'Vai na Fé' se consagra como a melhor novela após 'Pantanal'
Trama das sete da Globo supera todas as produções desde o fim de Juma, em relevância e audiência
Apesar dos beijos homoafetivos cortados ao longo de "Vai na Fé", fruto dos esforços da Globo para reconquistar a plateia conservadora perdida nos últimos anos, a trama de Rosane Svatman é a melhor novela produzida pelo Grupo Globo desde "Pantanal". E o enredo alcança esse superlativo sob um risco alto: a ousadia de abordar o universo evangélico, considerado a ponta extrema de uma das gangorras que mais expõem rivalidade no jogo da polarização.
Melhor que isso, só se a audiência fosse boa. E foi.
Dentro dos parâmetros atuais, e levando em conta o percentual de TVs ligadas na faixa das 19h30 às 20h30, "Vai na Fé" tem, proporcionalmente, mais audiência que a novela das nove, e chegou até a superar "Terra e Paixão" em público absoluto em algumas ocasiões.
A condição de melhor novela pós-Juma & Cia. vale tanto para a TV linear como para o Globoplay, serviço de streaming onde "Todas as Flores" mereceu muitos aplausos em sua primeira etapa, para depois frustrar expectativas na segunda metade da história.
A morte de Dora, personagem de Cláudia Ohana, no capítulo desta quinta-feira (20) foi só mais uma sequência que esbanjou competência e delicadeza de texto e direção. O processo do luto vivido pela perda de alguém tão querido mereceu a leitura de trechos de "A morte é um dia que vale a pena", de Ana Cláudia Quintana Arantes, escritora já mencionada e referendada em outra novela da autora, "Bom Sucesso", assinada ao lado de Paulo Halm.
Assim como fazia na novela anterior, Svartman salpica literatura pura no meio das cenas, e nem por isso as pessoas diante da tela mudam de canal --muito pelo contrário. O efeito alcançado endossa que seduzir o público por meio de um bom texto é questão de habilidade, elemento que falta a outros autores do gênero, adeptos da convicção de que o telespectador enfia sorvete na testa.
Enxergar qualidade no primeiro capítulo é fácil. Difícil é encontrar esse lugar após cento e tantos episódios. Vale elencar a seguir o que levou "Vai na Fé" ao êxito que se aponta agora, a três semanas de seu fim e já com as gravações se encerrando esta semana.
O SUCESSO DE 'VAI NA FÉ' EM TÓPICOS
- Representatividade de diversidade: protagonista negra (Sheron Menezzes) entregou personagem evangélica fiel aos seus princípios religiosos, passando longe do maniqueísmo, ou seja, sem desprezar os conflitos com a atividade de dançarina, um talento e uma paixão para ela;
- Abordou homoafetividade com condições de furar bolhas: enquanto a direção da Globo cortava cenas de beijos entre meninas, os autores procuravam um meio de fazer valer a ideia.
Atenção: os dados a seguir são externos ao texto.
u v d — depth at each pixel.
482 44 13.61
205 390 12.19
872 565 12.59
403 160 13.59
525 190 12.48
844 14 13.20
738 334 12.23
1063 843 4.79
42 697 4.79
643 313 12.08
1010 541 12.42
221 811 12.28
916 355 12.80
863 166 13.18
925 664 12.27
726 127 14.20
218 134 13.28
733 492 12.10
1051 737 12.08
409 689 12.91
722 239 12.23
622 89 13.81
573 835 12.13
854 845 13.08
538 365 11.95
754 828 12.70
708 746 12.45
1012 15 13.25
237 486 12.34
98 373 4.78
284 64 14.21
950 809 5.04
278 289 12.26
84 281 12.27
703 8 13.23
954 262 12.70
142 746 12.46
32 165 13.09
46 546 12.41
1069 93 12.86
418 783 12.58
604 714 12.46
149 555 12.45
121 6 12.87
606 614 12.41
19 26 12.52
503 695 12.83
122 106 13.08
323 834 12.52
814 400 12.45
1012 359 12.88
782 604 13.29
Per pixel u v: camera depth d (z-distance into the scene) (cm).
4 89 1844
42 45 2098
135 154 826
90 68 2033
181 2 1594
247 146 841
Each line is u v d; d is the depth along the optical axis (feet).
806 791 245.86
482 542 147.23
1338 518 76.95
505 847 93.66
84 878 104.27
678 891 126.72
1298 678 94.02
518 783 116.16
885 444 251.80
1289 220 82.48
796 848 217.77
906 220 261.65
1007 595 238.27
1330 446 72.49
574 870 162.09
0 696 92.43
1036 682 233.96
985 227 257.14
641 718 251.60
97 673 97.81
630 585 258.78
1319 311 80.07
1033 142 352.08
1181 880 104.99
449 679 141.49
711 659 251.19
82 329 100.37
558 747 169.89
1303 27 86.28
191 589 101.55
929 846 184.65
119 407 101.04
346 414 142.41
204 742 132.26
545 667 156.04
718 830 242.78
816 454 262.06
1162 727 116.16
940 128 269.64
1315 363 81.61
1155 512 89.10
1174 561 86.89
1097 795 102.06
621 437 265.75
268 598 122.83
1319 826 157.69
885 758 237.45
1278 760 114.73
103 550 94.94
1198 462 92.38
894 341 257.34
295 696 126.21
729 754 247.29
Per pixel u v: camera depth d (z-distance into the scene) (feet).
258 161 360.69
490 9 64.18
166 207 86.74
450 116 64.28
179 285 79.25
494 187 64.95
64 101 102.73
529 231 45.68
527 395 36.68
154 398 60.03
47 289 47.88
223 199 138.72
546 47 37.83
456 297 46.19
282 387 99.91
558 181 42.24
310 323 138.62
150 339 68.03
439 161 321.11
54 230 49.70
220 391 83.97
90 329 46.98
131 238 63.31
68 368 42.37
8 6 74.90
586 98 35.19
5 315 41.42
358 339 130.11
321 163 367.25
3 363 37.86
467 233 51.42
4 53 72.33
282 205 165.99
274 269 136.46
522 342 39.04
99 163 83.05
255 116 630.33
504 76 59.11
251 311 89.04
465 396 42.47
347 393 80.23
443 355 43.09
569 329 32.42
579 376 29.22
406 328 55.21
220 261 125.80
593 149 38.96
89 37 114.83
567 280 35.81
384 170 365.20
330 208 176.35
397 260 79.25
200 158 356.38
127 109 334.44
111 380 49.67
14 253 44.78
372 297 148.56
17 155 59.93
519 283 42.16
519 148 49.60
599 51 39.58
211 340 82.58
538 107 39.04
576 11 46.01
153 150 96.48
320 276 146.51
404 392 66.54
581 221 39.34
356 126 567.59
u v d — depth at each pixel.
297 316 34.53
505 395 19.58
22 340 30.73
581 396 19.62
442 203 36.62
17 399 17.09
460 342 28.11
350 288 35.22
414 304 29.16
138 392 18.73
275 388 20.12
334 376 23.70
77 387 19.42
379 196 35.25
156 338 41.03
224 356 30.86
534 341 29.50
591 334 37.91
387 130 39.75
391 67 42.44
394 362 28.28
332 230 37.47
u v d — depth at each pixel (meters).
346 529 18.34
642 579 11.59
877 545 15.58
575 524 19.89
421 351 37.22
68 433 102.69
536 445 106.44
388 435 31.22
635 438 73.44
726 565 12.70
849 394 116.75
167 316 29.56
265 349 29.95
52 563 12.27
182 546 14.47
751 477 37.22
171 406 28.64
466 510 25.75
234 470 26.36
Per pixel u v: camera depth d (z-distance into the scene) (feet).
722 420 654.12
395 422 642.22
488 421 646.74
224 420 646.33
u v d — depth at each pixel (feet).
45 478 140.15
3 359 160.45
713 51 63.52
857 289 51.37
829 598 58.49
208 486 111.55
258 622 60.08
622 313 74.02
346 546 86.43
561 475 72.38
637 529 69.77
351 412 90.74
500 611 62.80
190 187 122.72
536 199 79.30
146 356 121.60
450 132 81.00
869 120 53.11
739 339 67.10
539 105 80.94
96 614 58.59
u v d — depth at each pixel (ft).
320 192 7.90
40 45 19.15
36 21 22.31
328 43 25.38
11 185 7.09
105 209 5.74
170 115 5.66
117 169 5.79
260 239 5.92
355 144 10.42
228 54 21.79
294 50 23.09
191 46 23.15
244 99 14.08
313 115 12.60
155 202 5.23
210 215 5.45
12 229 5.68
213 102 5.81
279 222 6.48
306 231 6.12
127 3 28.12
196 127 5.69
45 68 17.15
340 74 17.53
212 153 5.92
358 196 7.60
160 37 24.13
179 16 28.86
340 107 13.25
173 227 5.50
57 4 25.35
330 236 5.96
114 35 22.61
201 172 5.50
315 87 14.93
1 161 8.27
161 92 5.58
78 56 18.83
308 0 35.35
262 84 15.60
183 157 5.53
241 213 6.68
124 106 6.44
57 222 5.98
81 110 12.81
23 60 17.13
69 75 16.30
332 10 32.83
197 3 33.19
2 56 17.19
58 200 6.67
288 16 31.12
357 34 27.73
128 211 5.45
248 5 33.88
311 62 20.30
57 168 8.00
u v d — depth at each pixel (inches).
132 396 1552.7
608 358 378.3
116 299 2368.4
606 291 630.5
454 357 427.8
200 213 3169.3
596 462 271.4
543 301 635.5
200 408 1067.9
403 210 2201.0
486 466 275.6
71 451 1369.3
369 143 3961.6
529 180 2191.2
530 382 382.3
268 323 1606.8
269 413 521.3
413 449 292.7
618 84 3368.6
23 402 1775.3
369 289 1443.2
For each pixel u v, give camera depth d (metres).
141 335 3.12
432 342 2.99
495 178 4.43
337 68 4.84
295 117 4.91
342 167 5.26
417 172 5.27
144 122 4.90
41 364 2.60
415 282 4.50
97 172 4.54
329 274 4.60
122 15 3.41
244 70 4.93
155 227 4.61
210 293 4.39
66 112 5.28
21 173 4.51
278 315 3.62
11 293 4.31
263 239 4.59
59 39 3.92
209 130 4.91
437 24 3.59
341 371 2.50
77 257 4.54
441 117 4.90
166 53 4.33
Cautela para uns, censura para outros, a abordagem favoreceu o alcance do recado a um público mais conservador;
- Tolerância religiosa: o enredo também furou bolhas para atingir evangélicos e não evangélicos, beneficiando a derrubada de estereótipos e preconceitos entre os dois lados;
- A presença de um vilão forte (Emílio Dantas) valorizou o heroísmo dos mocinhos;
- O elenco esbanjou química, graças a um texto orgânico, com frases que cabem na boca das pessoas na vida real, sob competência dos atores e a direção regida por Paulo Silvestrini;
- Por meio de Wilma, personagem de Renata Sorrah, vieram linhas de clássicos do teatro e várias referências a outras novelas;
- A produção revelou novos atores jovens e ampliou o cast de atores negros com êxito;
- O enredo zelou pelo humor mesmo em meio a dramas puxados como um episódio de estupro pautando a essência da história da mocinha;
- O texto de Svartman, em companhia de Mario Viana, Renata Corrêa, Pedro Alvarenga, Renata Sofia, Fabrício Santiago e Sabrina Rosa, é uma aula de roteiro, com diálogos curtos e afiados;
- Por fim, "Vai na Fé" se mostrou útil e bem acabada, acertando na forma e no conteúdo, mas sobretudo entregando o principal para os interessados em novela: entretenimento. Afinal, de nada adianta o propósito de enviar boas mensagens e intenções se a distribuição do bolo falhar.